Failure to Monitor and Intervene for Residents at Risk of Self-Harm
Penalty
Summary
The facility failed to provide necessary monitoring and supervision for a resident with a known history of suicidal ideation and prior incidents involving the acquisition of knives. Despite documented evidence of the resident's mental health diagnoses, including major depressive disorder and previous threats and attempts of self-harm, the facility did not implement or document consistent safety interventions such as regular room searches or removal of sharp objects. The resident was able to keep multiple knives in his room, which were ultimately used in a fatal self-inflicted injury. Staff interviews revealed that although the resident had previously been placed on one-to-one supervision and had knives confiscated, there was no ongoing system to prevent the reintroduction of dangerous items, nor was there documentation of education or consistent safety checks. The facility also lacked a timely and accurate system for screening residents for suicide risk. The suicide risk assessment tool in use was not applied as intended; staff responsible for completing the assessments altered the scores from moderate to low risk without clinical justification, and did not repeat screenings quarterly or after significant changes in condition or new threats of self-harm. This practice was not limited to one resident; multiple residents with moderate risk scores had their assessments inappropriately lowered, and corresponding care plans were not developed or updated to address the actual risk level. Documentation showed that care plan interventions for suicide risk were either not implemented or were only to be used "as warranted," with no clear criteria or consistent application. The failure to accurately identify, monitor, and intervene for residents at risk of self-harm resulted in a resident sustaining fatal self-inflicted stab wounds. The lack of a systematic approach to suicide risk screening, care planning, and environmental safety checks placed all residents with a history of suicidal ideation at risk. The deficiency was identified as Immediate Jeopardy due to the facility's lack of effective interventions and processes to protect residents from harm.
Removal Plan
- R5 - R17's suicide risk screening has been reviewed, reassessed and revised.

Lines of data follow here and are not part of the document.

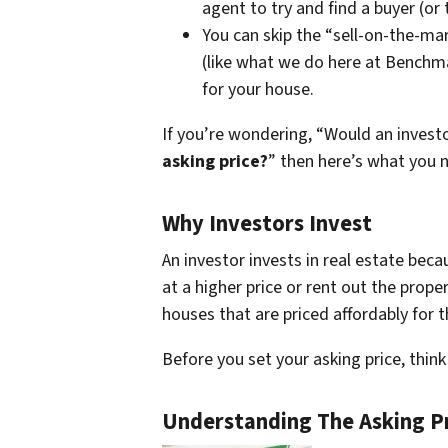
agent to try and find a buyer (or 
You can skip the “sell-on-the-mar
(like what we do here at Benchma
for your house.
If you’re wondering, “Would an inves
asking price?
” then here’s what you 
Why Investors Invest
An investor invests in real estate beca
at a higher price or rent out the prope
houses that are priced affordably for 
Before you set your asking price, thi
Understanding The Asking P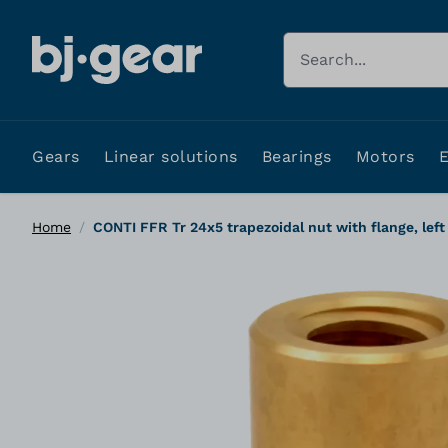
Skip to Content
Search
Gears
Linear solutions
Bearings
Motors
Home
/
CONTI FFR Tr 24x5 trapezoidal nut with flange, left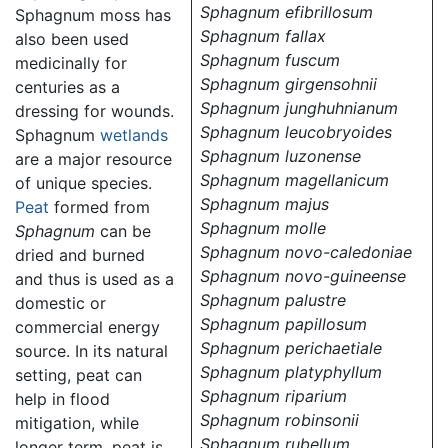
Sphagnum efibrillosum
Sphagnum moss has
Sphagnum fallax
also been used
Sphagnum fuscum
medicinally for
Sphagnum girgensohnii
centuries as a
Sphagnum junghuhnianum
dressing for wounds.
Sphagnum leucobryoides
Sphagnum
wetlands
Sphagnum luzonense
are a major resource
Sphagnum magellanicum
of unique species.
Sphagnum majus
Peat
formed from
Sphagnum molle
Sphagnum
can be
Sphagnum novo-caledoniae
dried and burned
Sphagnum novo-guineense
and thus is used as a
Sphagnum palustre
domestic or
Sphagnum papillosum
commercial energy
Sphagnum perichaetiale
source. In its natural
Sphagnum platyphyllum
setting, peat can
Sphagnum riparium
help in flood
Sphagnum robinsonii
mitigation, while
Sphagnum rubellum
longer term, peat is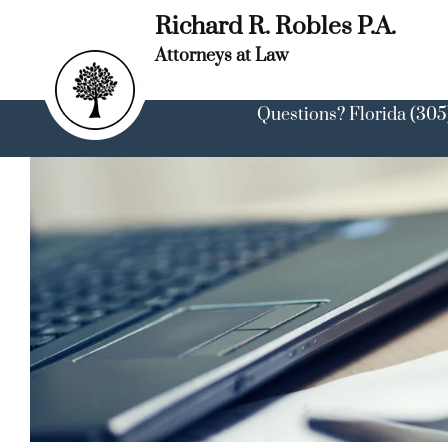
Skip
Richard R. Robles P.A.
to
content
Attorneys at Law
Questions? Florida (305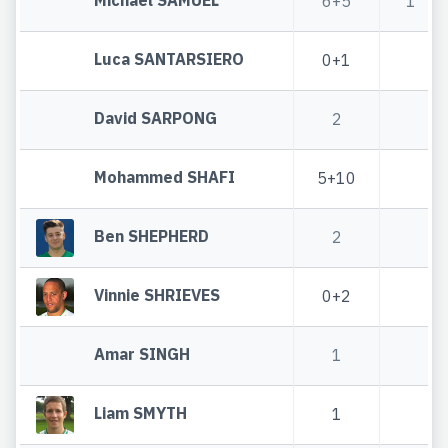
6+5
1
Luca SANTARSIERO
0+1
David SARPONG
2
Mohammed SHAFI
5+10
Ben SHEPHERD
2
Vinnie SHRIEVES
0+2
Amar SINGH
1
Liam SMYTH
1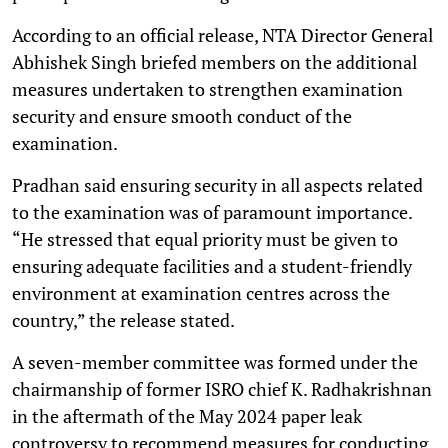
According to an official release, NTA Director General
Abhishek Singh briefed members on the additional
measures undertaken to strengthen examination
security and ensure smooth conduct of the
examination.
Pradhan said ensuring security in all aspects related
to the examination was of paramount importance.
“He stressed that equal priority must be given to
ensuring adequate facilities and a student-friendly
environment at examination centres across the
country,” the release stated.
A seven-member committee was formed under the
chairmanship of former ISRO chief K. Radhakrishnan
in the aftermath of the May 2024 paper leak
controversy to recommend measures for conducting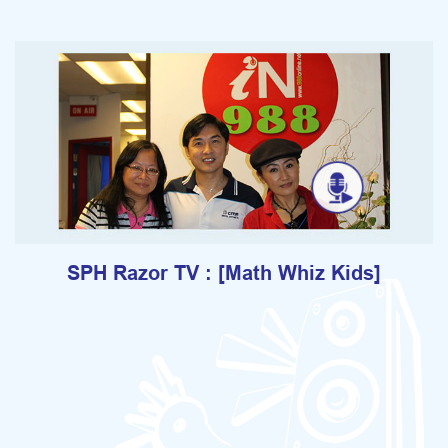
SPH Razor TV : [Math Whiz Kids]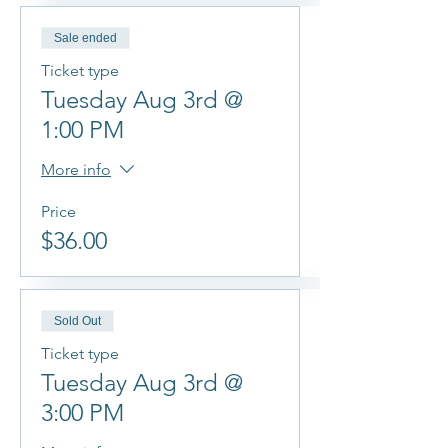
Sale ended
Ticket type
Tuesday Aug 3rd @
1:00 PM
More info
Price
$36.00
Sold Out
Ticket type
Tuesday Aug 3rd @
3:00 PM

- R5 - R17's Care plans were audited to ensure appropriate interventions are in place and were updated as necessary.
- All residents' self-harm care plans were reviewed and updated as necessary by Social Service Director (SSD), MDS coordinator and or designee.
- The facility identified no other residents who were at risk of self-harm and had a significant history of obtaining knives or other potential weapons identified via audit /record review.
- Of those residents who did have a suicide ideation/verbalization there were no significant findings identified via room search, placing them at risk for self-harm.
- All residents' suicide risk screenings were audited and updated as necessary.
- All residents self-harm care plans were reviewed and updated where necessary.
- SSD/designee is responsible for completing suicide risk screening assessments and have been in-serviced by V20 (Consultant Social Worker), V21 (RNC-Regional Nurse Consultant) completing self-harm/suicide risk screening assessments accurately, including properly recording the assessment score, completing timely and accurately with appropriate, individualized interventions in place.
- Suicide risk assessments need to be completed upon admission, quarterly, upon significant changes, and as needed.
- The facility created a process to address the results of the self-harm/suicide risk screening assessment to ensure recommendations from the screening, and measurable care plan interventions are put in place to instruct staff on how to keep residents safe.
- The facility created a policy and guidelines to the self-harm/suicide risk assessment and implemented.
- Nursing staff were in-serviced by DON/ADON (Director of Nursing/Assistant Director of Nursing) to ensure that residents with suicidal ideation will be monitored every shift under behavior monitoring and will be documented in the EMR (Electronic Medical Record).
- Residents with a history of obtaining sharp objects will have room searches conducted during angel rounds as permitted by residents or POA (Power of Attorney).
- An audit tool will be completed by Administrator, DON and or ADON on every resident upon admission, re-admission, quarterly and with significant changes to ensure that suicide risk screening assessments are completed accurately with appropriate individualized care plans as follows: Three times a week for the first two weeks, two times a week for two weeks, one time week for two weeks, and one time a month for two months.
- QAPI (Quality Assurance Performance Improvement) Committee will review for compliance, and determine that compliance has been met.
- An emergency QAPI meeting was held and attended by the Medical Director and interdisciplinary team.